Functional Extension Parser


Compare with similar tools:


Scenario


In a mass digitisation workflow: to extract structural features (TOC, TOC_entries, headings, headers, footnotes, etc.) from digitised books. The extraction can be done in a fully automated way, provided are METS/ALTO files.
As an editing and correction tool for the improvement of already digitised books. Apart from METS/ALTO, enhanced PDFs and eBooks (EPUB) can also be generated.
Since the tool is completely web-based, crowdsourcing applications can also be built on basis of FEP. The tool would allow users to e.g. post- process a book digitised by Google and receive enhanced PDFs or EPUB files.
As a generic document understanding tool where rules can be adapted to all kinds of docu- ments: newspapers, journals, index cards, etc.

Abstract

Introduction

The Functional Extension Parser (FEP) is a Document Understanding Software tool capable of decoding layout elements of books.

Based on the output of Optical Character Recognition, layout elements such as page numbers, running titles, headings, and footnotes are detected and annotated. The FEP has been trained and tested on several datasets comprising books from the 18th to the 20th century from several European libraries. The final release is a production tool ready to be used for the structural annotation of digitised documents.

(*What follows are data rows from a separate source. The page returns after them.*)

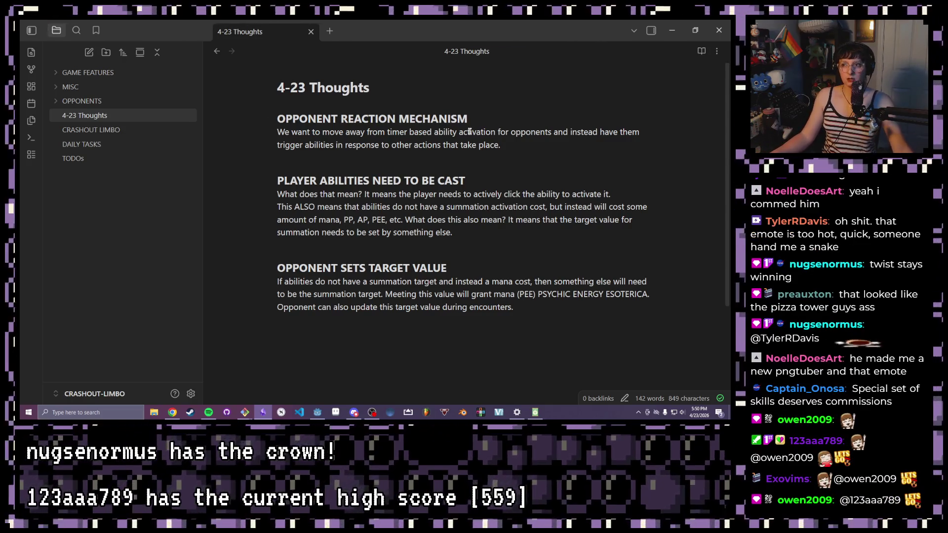
left_click_drag(469, 118, 277, 119)
left_click_drag(467, 180, 278, 181)
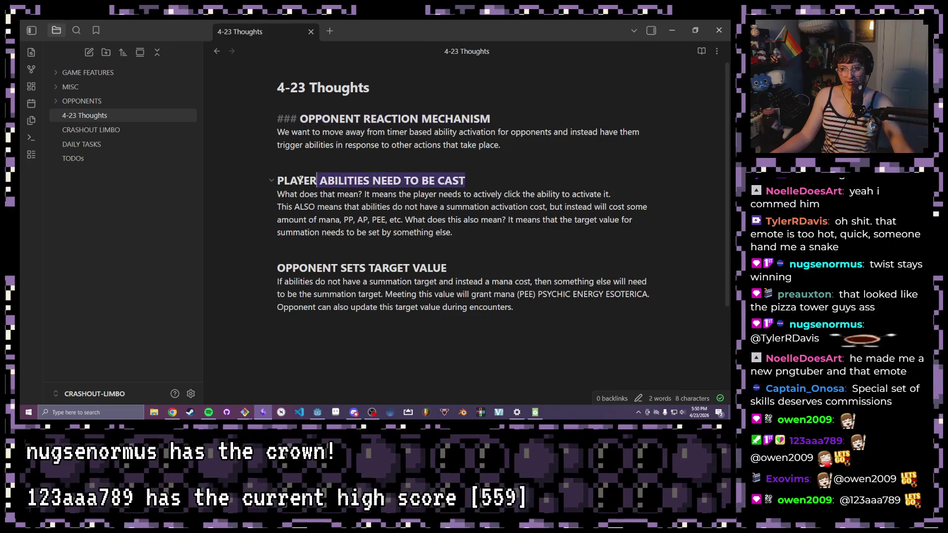
left_click(469, 267)
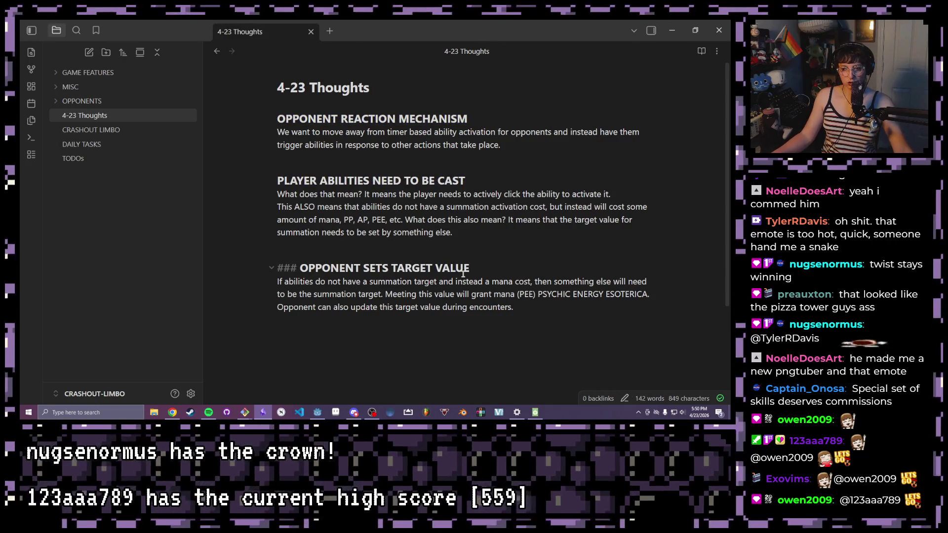
left_click_drag(514, 308, 276, 282)
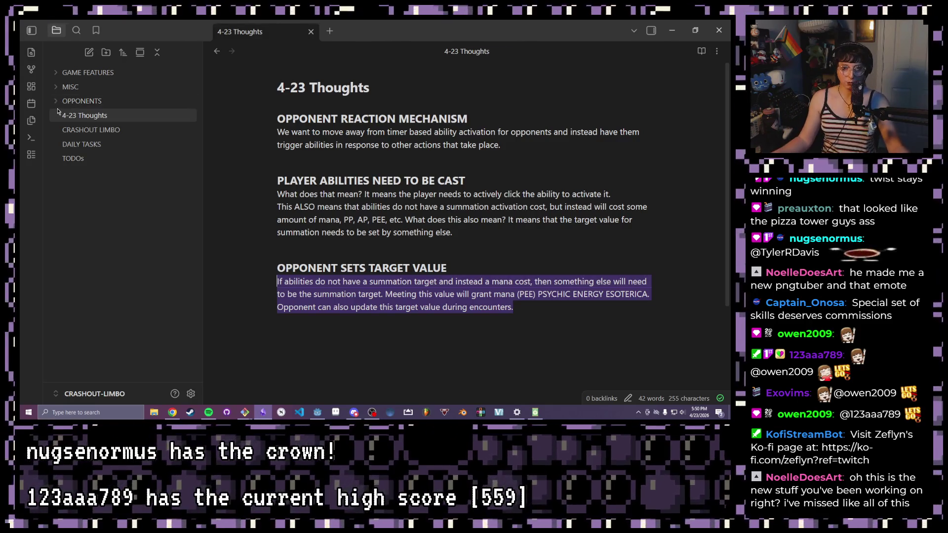
left_click(57, 102)
Open GENERAL OBJECTIVES, place the caret at the end of the MAGNITUDE paragraph, then switch to Godot
left_click(105, 130)
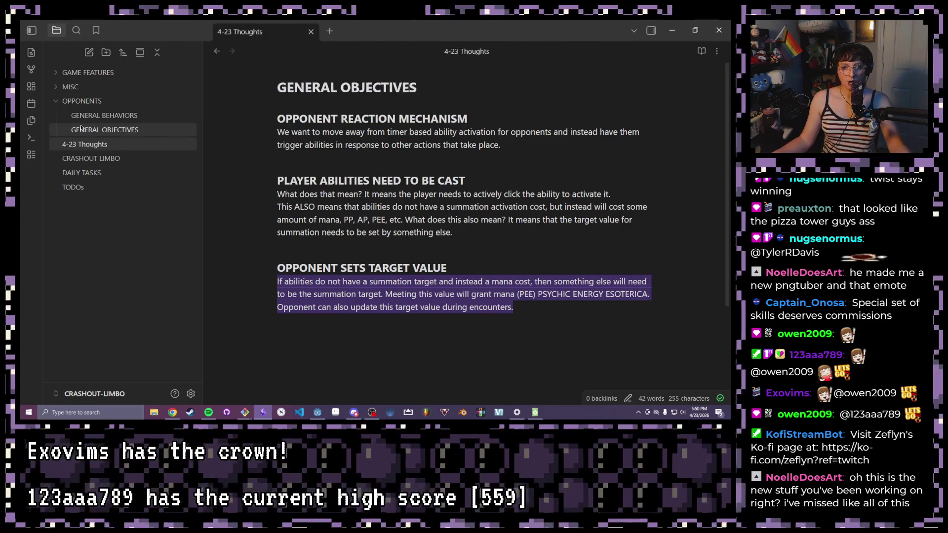
left_click(59, 101)
scroll(433, 176, "down", 5)
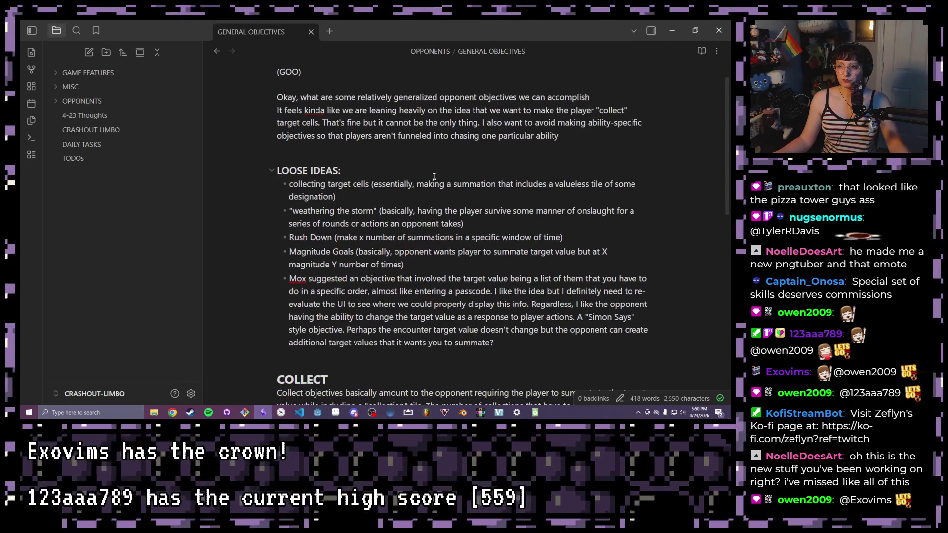
scroll(433, 175, "down", 5)
scroll(433, 176, "down", 3)
scroll(406, 155, "down", 2)
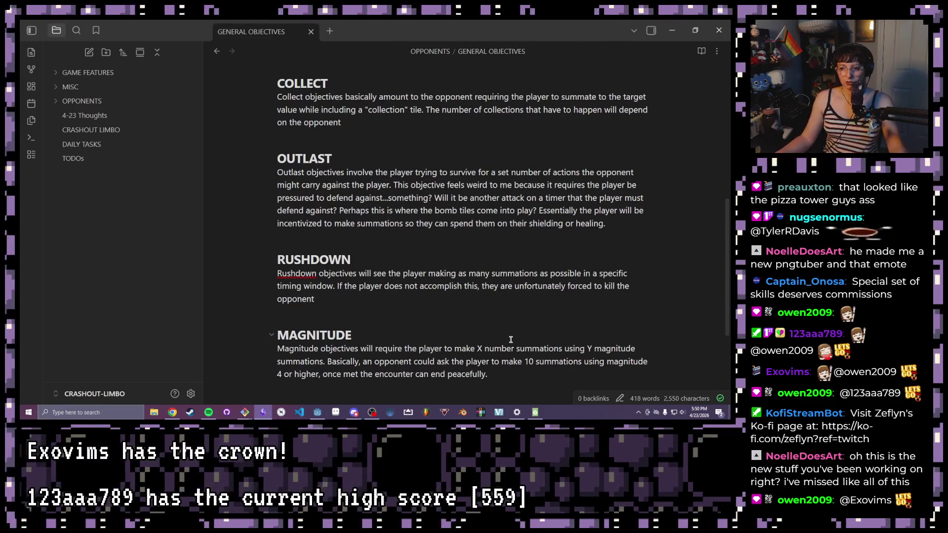
left_click(531, 376)
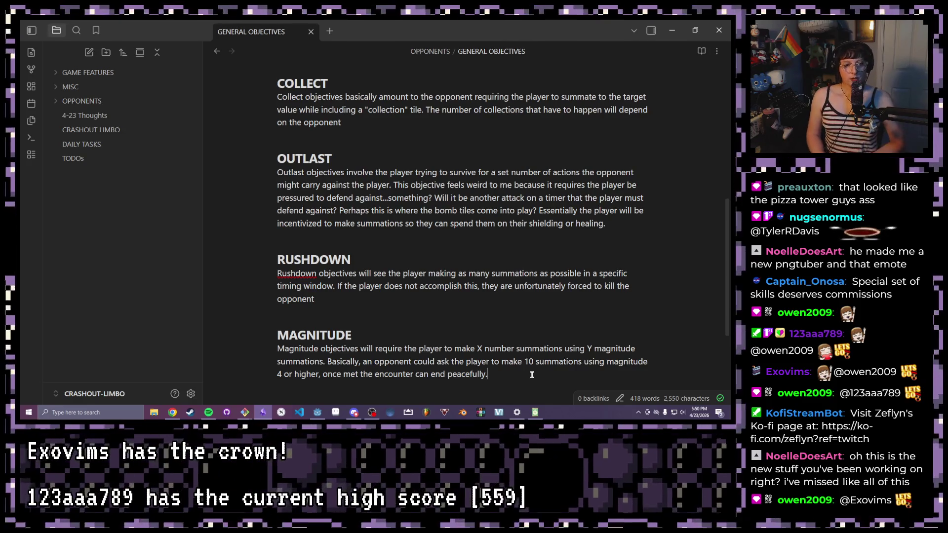
key("alt+Tab")
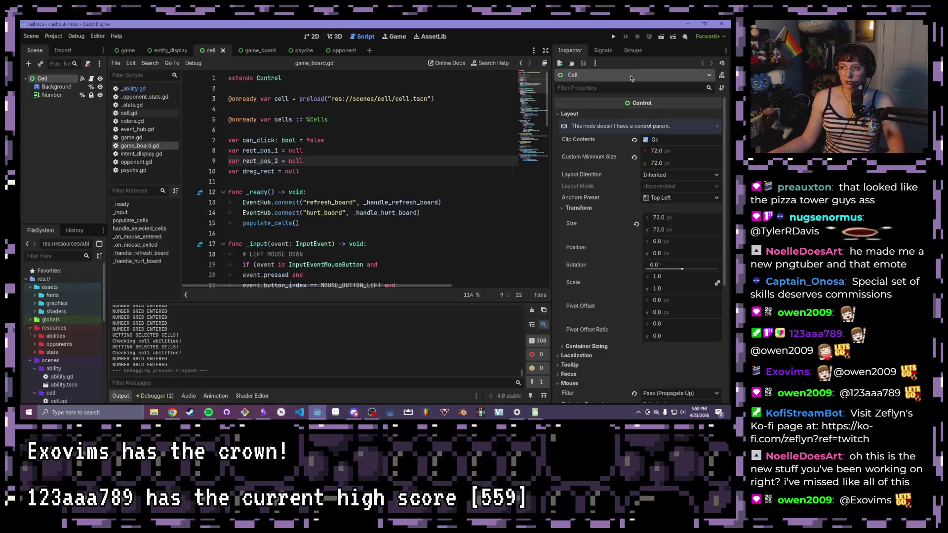
Playtest the game against Mild Anxiety, glance at game_board.gd, then bring Obsidian back
left_click(613, 35)
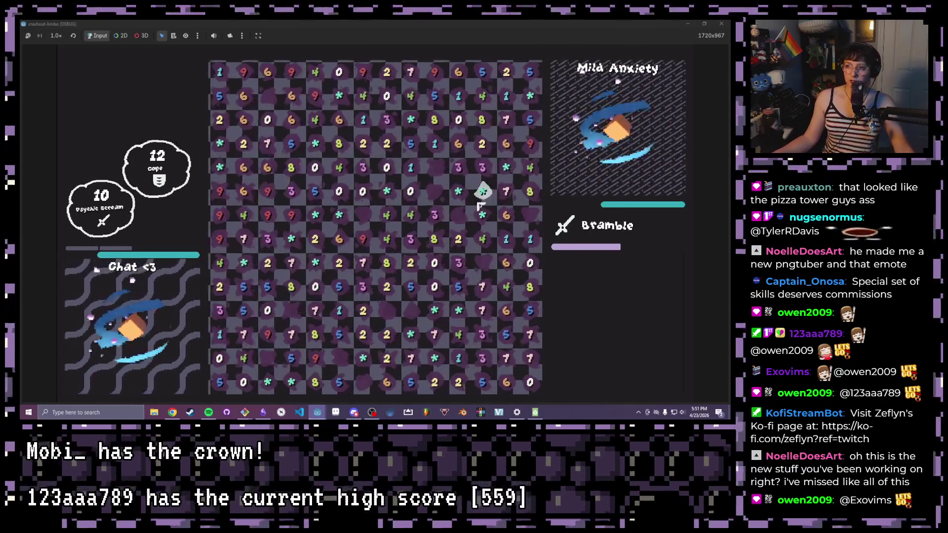
key("F8")
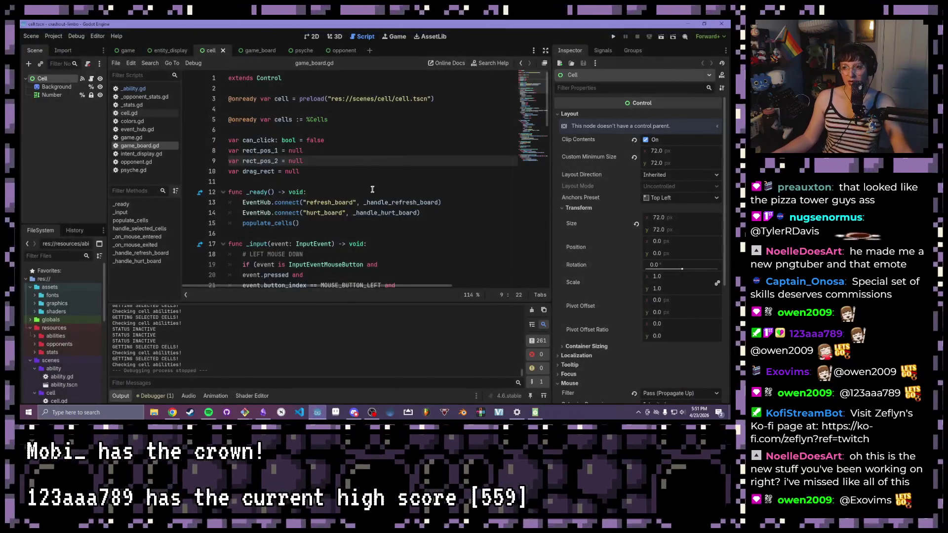
left_click(250, 140)
left_click(316, 149)
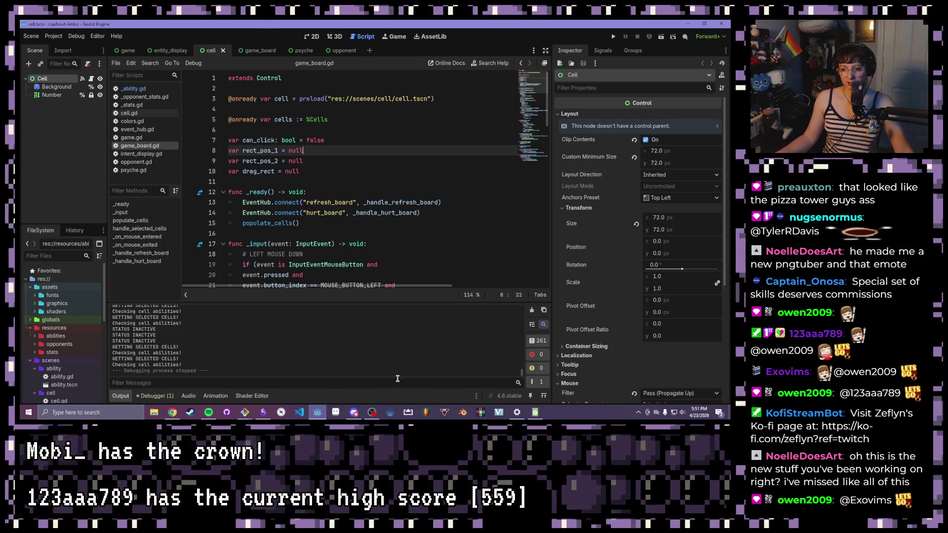
mouse_move(317, 412)
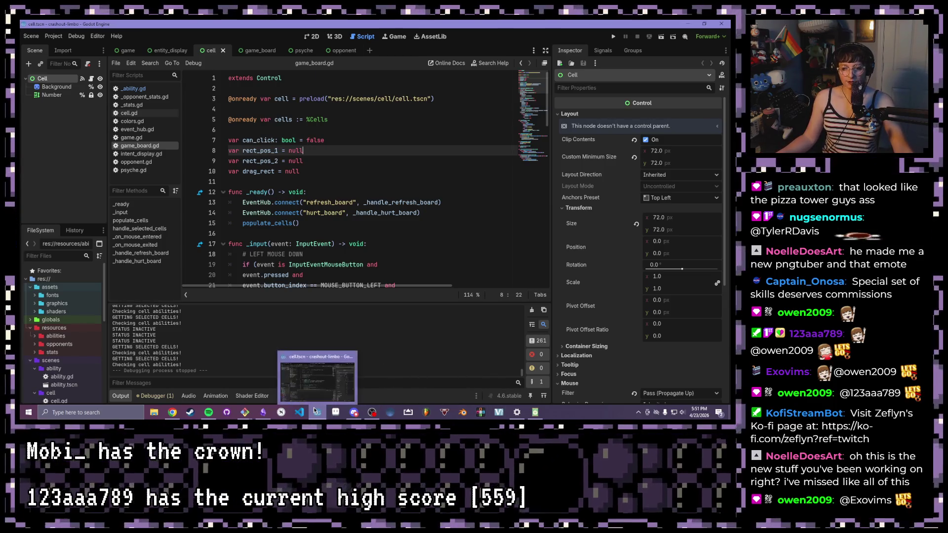
left_click(264, 412)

Why do we need structural information?

Structual tagging of documents offers a large number of benefits. Full-text search can be done in a much more focused way, e.g. search results in footnotes may be separated from search results in the running text.

Browsing through documents for end-users is supported by displaying the correct page number or by linking a table of contents entry with the page or headline within a book. Using documents on mobile devices in a convenient way will also require structural tagging, for example by masking running titles or footnotes. Last but not least, structural tagging will help in reprinting a digitised book due to the detection of the so-called print space. This structural feature allows to exactly place the elements on a page and to generate a perfect “look and feel” of the reprint.

Print space analysis

The functionality of the print space analysis can be explained best by means of a comprehensive example. Figure 1 displays two images which could serve as input for the FEP system.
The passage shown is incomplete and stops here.